Quais as críticas do CIEE ao programa Verde Amarelo? Essencialmente, são duas. A principal, na visão da entidade, é a falta de exigência de uma formação obrigatória associada ao emprego oferecido, que possa promover essa “inclusão social” citada acima e deixe a mudança mais concreta.

Humberto Casagrande, superintendente nacional do CIEE

Humberto Casagrande, superintendente-geral do CIEE
Crédito: CIEE/Divulgação

A outra é o risco de um “jogo de rouba monte”. Apesar de terem sido colocados gatilhos na legislação do programa para evitar que trabalhadores fossem demitidos e recontratados no novo sistema, Humberto Casagrande vê risco de se criar um fluxo de modificações entre empresas que, ao final, resulte em baixo crescimento efetivo de vagas.

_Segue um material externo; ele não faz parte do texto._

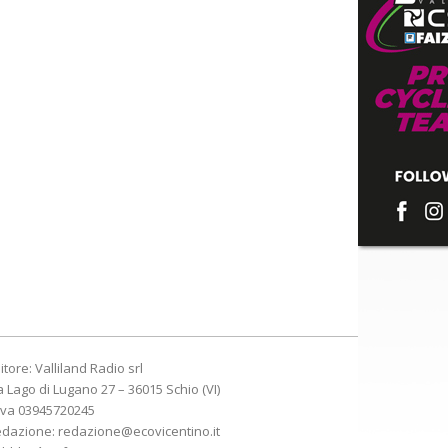
itore: Valliland Radio srl
a Lago di Lugano 27 – 36015 Schio (VI)
Iva 03945720245
edazione:
redazione@ecovicentino.it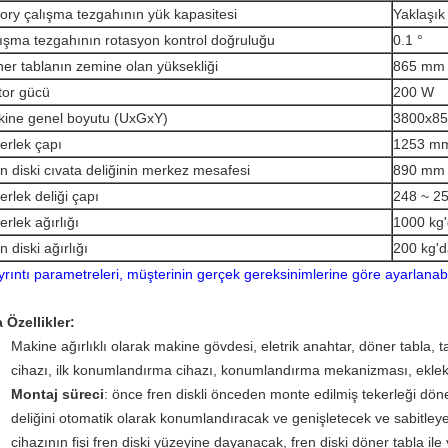
ory çalışma tezgahının yük kapasitesi
Yaklaşık
ışma tezgahının rotasyon kontrol doğruluğu
0.1 °
er tablanın zemine olan yüksekliği
865 mm
or gücü
200 W
ine genel boyutu (UxGxY)
3800x8
erlek çapı
1253 mm'
n diski cıvata deliğinin merkez mesafesi
890 mm
erlek deliği çapı
248 ~ 2
erlek ağırlığı
1000 kg'
n diski ağırlığı
200 kg'd
Ayrıntı parametreleri, müşterinin gerçek gereksinimlerine göre ayarlanabil
 Özellikler:
Makine ağırlıklı olarak makine gövdesi, eletrik anahtar, döner tabla, 
cihazı, ilk konumlandırma cihazı, konumlandırma mekanizması, eklektr
Montaj süreci
: önce fren diskli önceden monte edilmiş tekerleği döne
deliğini otomatik olarak konumlandıracak ve genişletecek ve sabitley
cihazının fişi fren diski yüzeyine dayanacak, fren diski döner tabla i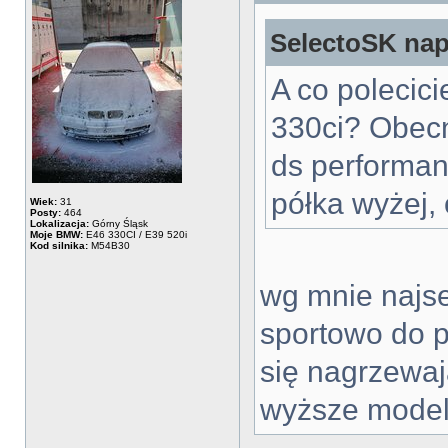
SelectoSK napi
A co polecic
330ci? Obecn
ds performan
półka wyżej, 
Wiek:
31
Posty:
464
Lokalizacja:
Górny Śląsk
Moje BMW:
E46 330CI / E39 520i
Kod silnika:
M54B30
wg mnie najs
sportowo do p
się nagrzewają
wyższe modele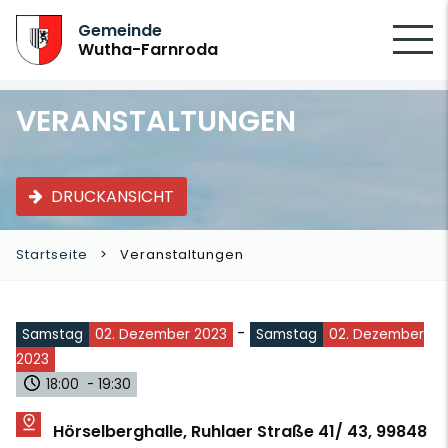
SUCHEN
Gemeinde
Wutha-Farnroda
VERANSTALTUNGEN
DRUCKANSICHT
Startseite
Veranstaltungen
-
Samstag
02. Dezember 2023
Samstag
02. Dezember
2023
18:00 - 19:30
Hörselberghalle, Ruhlaer Straße 41/ 43, 99848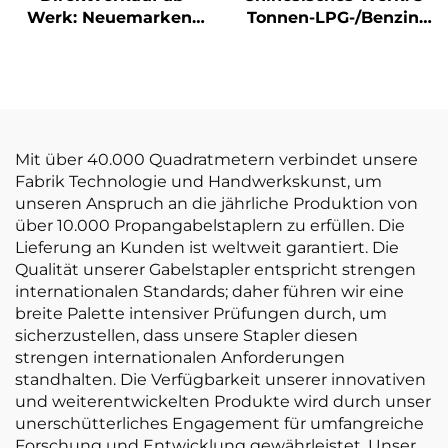
Werk: Neuemarken-
Tonnen-LPG-/Benzin-
2,5-Tonnen-LPG-
Gabelstapler zu
Gabelstapler mit
wettbewerbsfähigen
NISSAN-K21-Motor
Preisen
Mit über 40.000 Quadratmetern verbindet unsere
Fabrik Technologie und Handwerkskunst, um
unseren Anspruch an die jährliche Produktion von
über 10.000 Propangabelstaplern zu erfüllen. Die
Lieferung an Kunden ist weltweit garantiert. Die
Qualität unserer Gabelstapler entspricht strengen
internationalen Standards; daher führen wir eine
breite Palette intensiver Prüfungen durch, um
sicherzustellen, dass unsere Stapler diesen
strengen internationalen Anforderungen
standhalten. Die Verfügbarkeit unserer innovativen
und weiterentwickelten Produkte wird durch unser
unerschütterliches Engagement für umfangreiche
Forschung und Entwicklung gewährleistet. Unser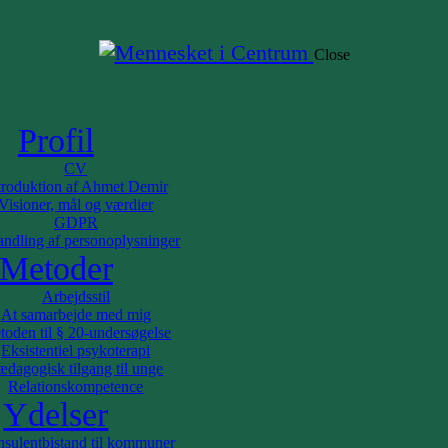
Close
on af Ahmet Demir
mål og værdier
Profil
 af personoplysninger
CV
troduktion af Ahmet Demir
ejde med mig
Visioner, mål og værdier
l § 20-undersøgelse
GDPR
l psykoterapi
ndling af personoplysninger
 tilgang til unge
Metoder
kompetence
Arbejdsstil
istand til kommuner
At samarbejde med mig
 kurser
toden til § 20-undersøgelse
n
Eksistentiel psykoterapi
ædagogisk tilgang til unge
ægling
Relationskompetence
ådgivning
Ydelser
l bestyrelsespost
sulentbistand til kommuner
e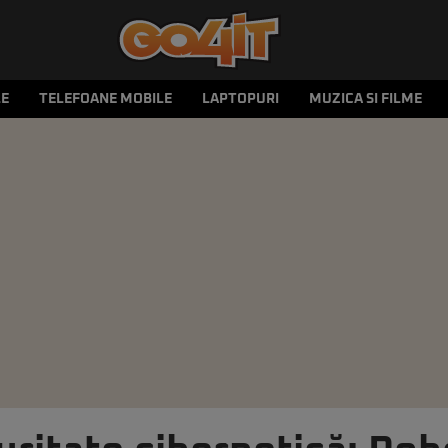
LE
TELEFOANE MOBILE
LAPTOPURI
MUZICA SI FILME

“De maneira informal, podemos dizer que é um jogo de rouba monte. Sai um emprego daqui e vai pra lá, outro vem pra cá e você acaba ficando de igual para igual sem ter um resultado na taxa líquida”, critica o executivo. “Mas a justiça deve ser feita que dessa vez esse programa foi feito com algumas salvaguardas. Só vale para cargos de até um salário mínimo e meio e existe o limite de 20% da folha de pagamento envolvida”, ressalva.

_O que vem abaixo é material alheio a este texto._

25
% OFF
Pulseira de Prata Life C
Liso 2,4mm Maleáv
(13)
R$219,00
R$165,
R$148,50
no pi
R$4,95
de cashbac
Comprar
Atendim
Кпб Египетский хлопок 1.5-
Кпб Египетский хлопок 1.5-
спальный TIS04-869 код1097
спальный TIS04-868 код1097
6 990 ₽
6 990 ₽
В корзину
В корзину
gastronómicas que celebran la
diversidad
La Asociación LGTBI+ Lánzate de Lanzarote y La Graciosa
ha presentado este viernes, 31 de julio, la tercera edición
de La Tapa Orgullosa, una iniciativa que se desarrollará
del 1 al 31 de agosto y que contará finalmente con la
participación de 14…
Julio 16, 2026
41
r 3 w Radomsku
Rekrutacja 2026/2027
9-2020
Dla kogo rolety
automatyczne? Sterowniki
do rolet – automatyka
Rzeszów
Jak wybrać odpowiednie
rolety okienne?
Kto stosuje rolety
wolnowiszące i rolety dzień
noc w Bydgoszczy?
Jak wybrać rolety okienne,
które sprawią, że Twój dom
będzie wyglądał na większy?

Qual é a alternativa defendida pela entidade? Uma das organizações que operam a capacitação prevista na Lei de Aprendizagem, e que conectam os jovens e as empresas, o CIEE defende aprimoramentos nessa legislação, que, assim como o programa do governo, se concentra em jovens de classes mais pobres e que estão fora do ensino superior.

“Não há necessidade de se criar um outro programa, esse já está aí há 20 anos. Existem entidades que operam o programa e sabem como ajustar”, diz Casagrande, que disse haver uma lista de medidas — muitas delas portarias administrativas, que não precisariam passar pelo Congresso — capazes de ampliar as vagas.

Ele destaca que, se permitido o trabalho dos jovens aos sábados e domingos e reduzida de 30% para 20% a carga do tempo que vai para a aprendizagem o número de vagas poderia crescer em alo entre 150 mil e 200 mil. A entidade diz que, apenas em seu banco, possui 1,2 milhão de jovens cadastrados em busca de oportunidades nesse programa.

O CIEE cita que, de acordo com a proporção dos trabalhadores registrados no Caged (Cadastro Geral de Empregados e Desempregados), o número de aprendizes no Brasil deveria ser de 1 milhão e, estando hoje em cerca de 500 mil, há margem dentro das obrigações que as empresas já têm para essa ampliação.

“As mudanças têm que estar ancoradas na nova economia. Hoje, o trabalho é diferente, as pessoas trabalham em casa, em outros horários, de sábado e domingo. O jovem às vezes quer trabalhar em casa do computador dele no domingo e depois segunda-feira ir fazer outra coisa. As coisas são diferentes”, argumenta. A entidade diz ter procurado sem sucesso o Ministério da Economia e que agora discute com o presidente da Câmara, Rodrigo Maia (DEM-RJ), a criação de uma comissão para analisar mudanças nas regras.

O que são os programas de Aprendizagem e Verde Amarelo? Instituída em 2000 e regulamentada em 2005, a Lei da Aprendizagem prevê uma cota mínima de 5% de aprendizes nas empresas, jovens entre 14 e 24 anos fora do ensino superior que teriam a oportunidade de se inserir no mercado e possuir uma formação.

Já o programa Verde Amarelo, adotado de forma temporária até 2022, propõe reduzir direitos do trabalhador em contratos firmados durante esse período, como um percentual menor pago ao FGTS (de 8% para 2%) e o recolhimento de contribuições patronais para a Previdência, pra estimular o aumento de vagas.

O programa vai um pouco além e atende jovens de até 29 anos, mas também prevê a exigência de se tratar necessariamente do primeiro emprego registrado e com o teto de 1,5 salário-mínimo (cerca de R$ 1.500 por mês).